-------- Listed records --------

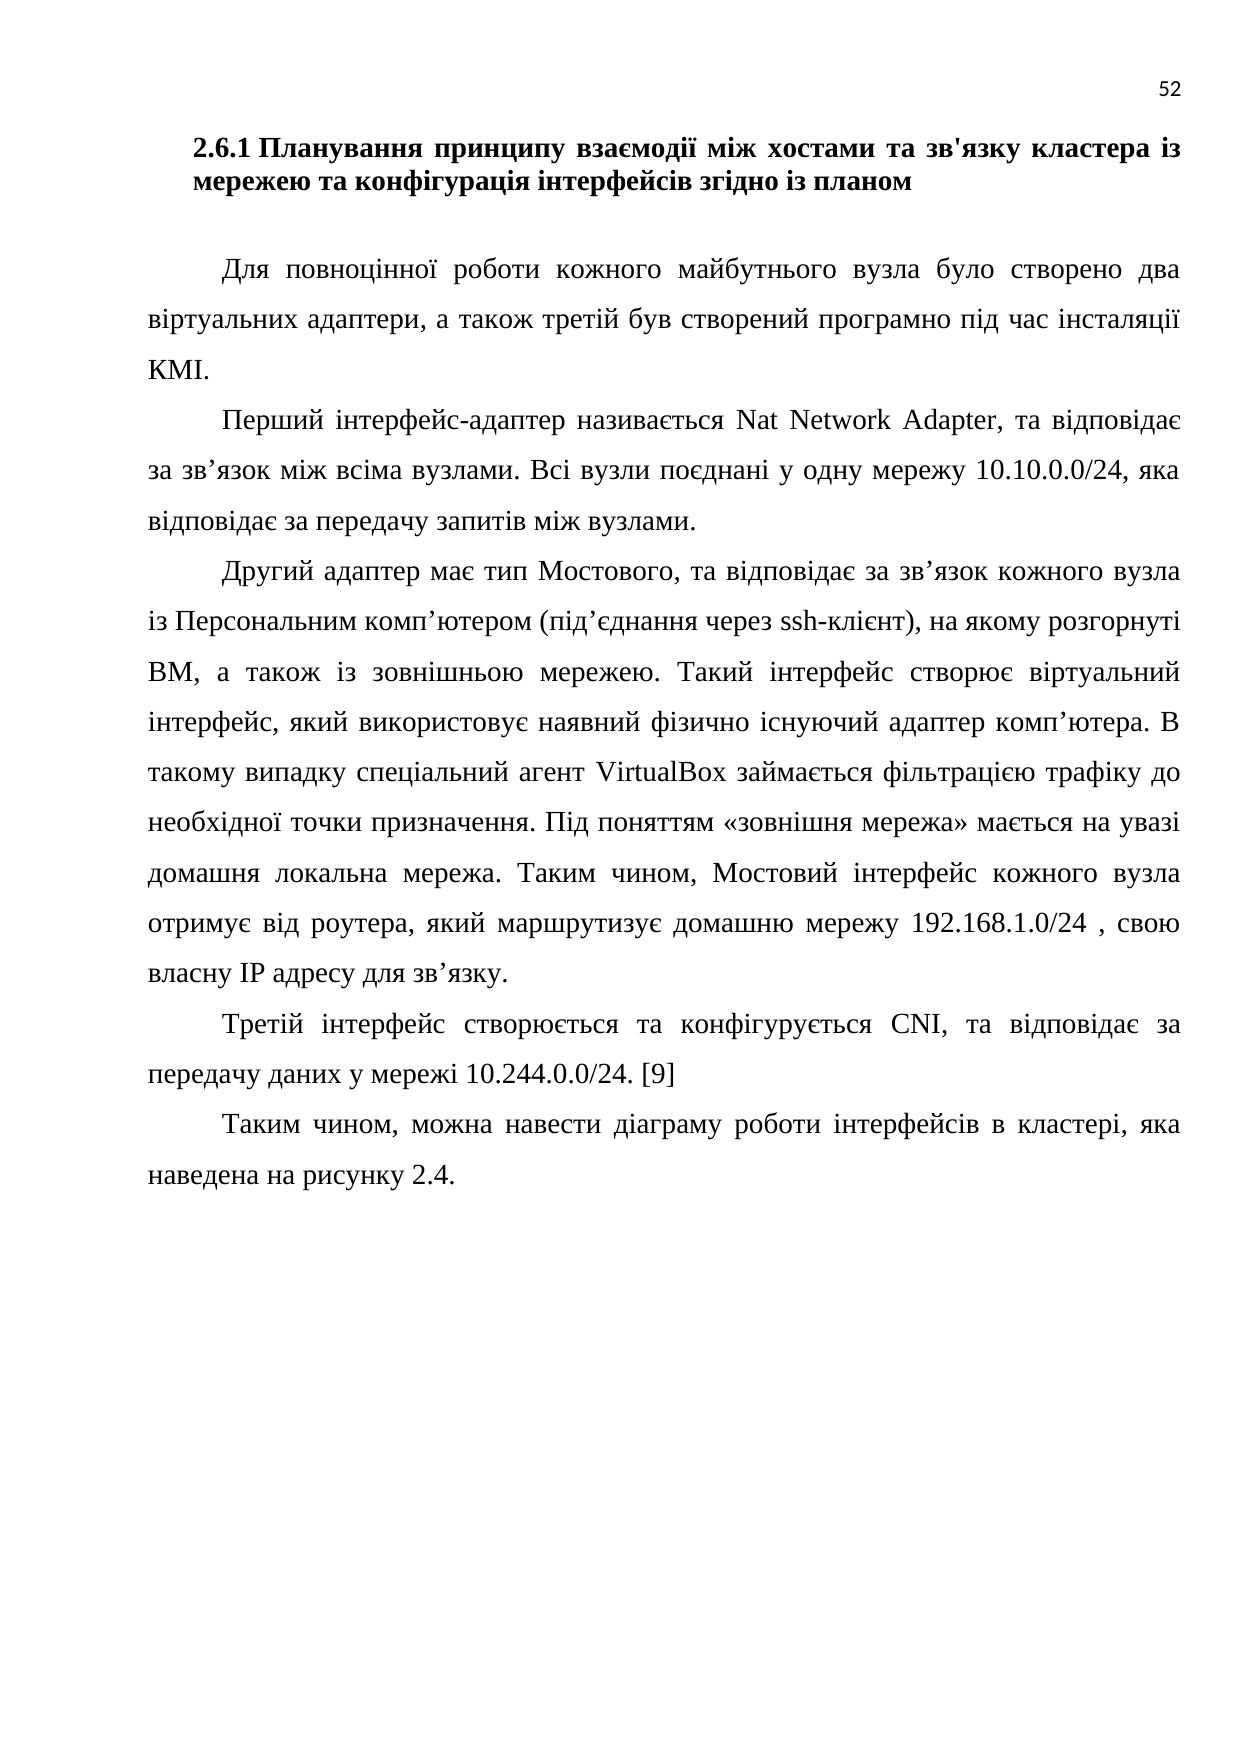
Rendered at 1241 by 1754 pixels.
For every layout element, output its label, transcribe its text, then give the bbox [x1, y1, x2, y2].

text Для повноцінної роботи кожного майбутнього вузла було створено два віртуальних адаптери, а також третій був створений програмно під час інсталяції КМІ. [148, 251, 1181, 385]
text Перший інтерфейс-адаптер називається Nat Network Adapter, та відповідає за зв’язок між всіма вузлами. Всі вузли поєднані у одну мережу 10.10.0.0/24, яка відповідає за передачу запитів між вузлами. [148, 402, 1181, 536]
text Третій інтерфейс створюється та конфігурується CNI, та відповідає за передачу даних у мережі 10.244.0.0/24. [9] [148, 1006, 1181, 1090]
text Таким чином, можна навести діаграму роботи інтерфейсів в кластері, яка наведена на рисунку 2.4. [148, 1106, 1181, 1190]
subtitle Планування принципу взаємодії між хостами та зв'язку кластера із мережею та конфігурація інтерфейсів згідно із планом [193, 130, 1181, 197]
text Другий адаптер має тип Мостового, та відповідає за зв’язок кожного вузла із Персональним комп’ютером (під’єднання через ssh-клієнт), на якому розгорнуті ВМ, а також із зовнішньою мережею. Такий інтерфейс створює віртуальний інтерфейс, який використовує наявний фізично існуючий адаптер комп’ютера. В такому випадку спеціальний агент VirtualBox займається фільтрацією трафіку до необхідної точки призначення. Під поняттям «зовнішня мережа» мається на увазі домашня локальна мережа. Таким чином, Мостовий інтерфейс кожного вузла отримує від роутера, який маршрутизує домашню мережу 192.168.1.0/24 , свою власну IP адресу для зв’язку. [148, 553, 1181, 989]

--------

* [Activity] What is needed here is each line above set down word for word, minus the images.

* [Exercise solution]
Rendered at 1241 by 1754 pixels.
For every layout element, output its label, transcribe its text, then give the bbox [x1, y1, x2, y2].

text Для повноцінної роботи кожного майбутнього вузла було створено два віртуальних адаптери, а також третій був створений програмно під час інсталяції КМІ. [148, 251, 1181, 385]
text Перший інтерфейс-адаптер називається Nat Network Adapter, та відповідає за зв’язок між всіма вузлами. Всі вузли поєднані у одну мережу 10.10.0.0/24, яка відповідає за передачу запитів між вузлами. [148, 402, 1181, 536]
text Третій інтерфейс створюється та конфігурується CNI, та відповідає за передачу даних у мережі 10.244.0.0/24. [9] [148, 1006, 1181, 1090]
text Таким чином, можна навести діаграму роботи інтерфейсів в кластері, яка наведена на рисунку 2.4. [148, 1106, 1181, 1190]
subtitle Планування принципу взаємодії між хостами та зв'язку кластера із мережею та конфігурація інтерфейсів згідно із планом [193, 130, 1181, 197]
text Другий адаптер має тип Мостового, та відповідає за зв’язок кожного вузла із Персональним комп’ютером (під’єднання через ssh-клієнт), на якому розгорнуті ВМ, а також із зовнішньою мережею. Такий інтерфейс створює віртуальний інтерфейс, який використовує наявний фізично існуючий адаптер комп’ютера. В такому випадку спеціальний агент VirtualBox займається фільтрацією трафіку до необхідної точки призначення. Під поняттям «зовнішня мережа» мається на увазі домашня локальна мережа. Таким чином, Мостовий інтерфейс кожного вузла отримує від роутера, який маршрутизує домашню мережу 192.168.1.0/24 , свою власну IP адресу для зв’язку. [148, 553, 1181, 989]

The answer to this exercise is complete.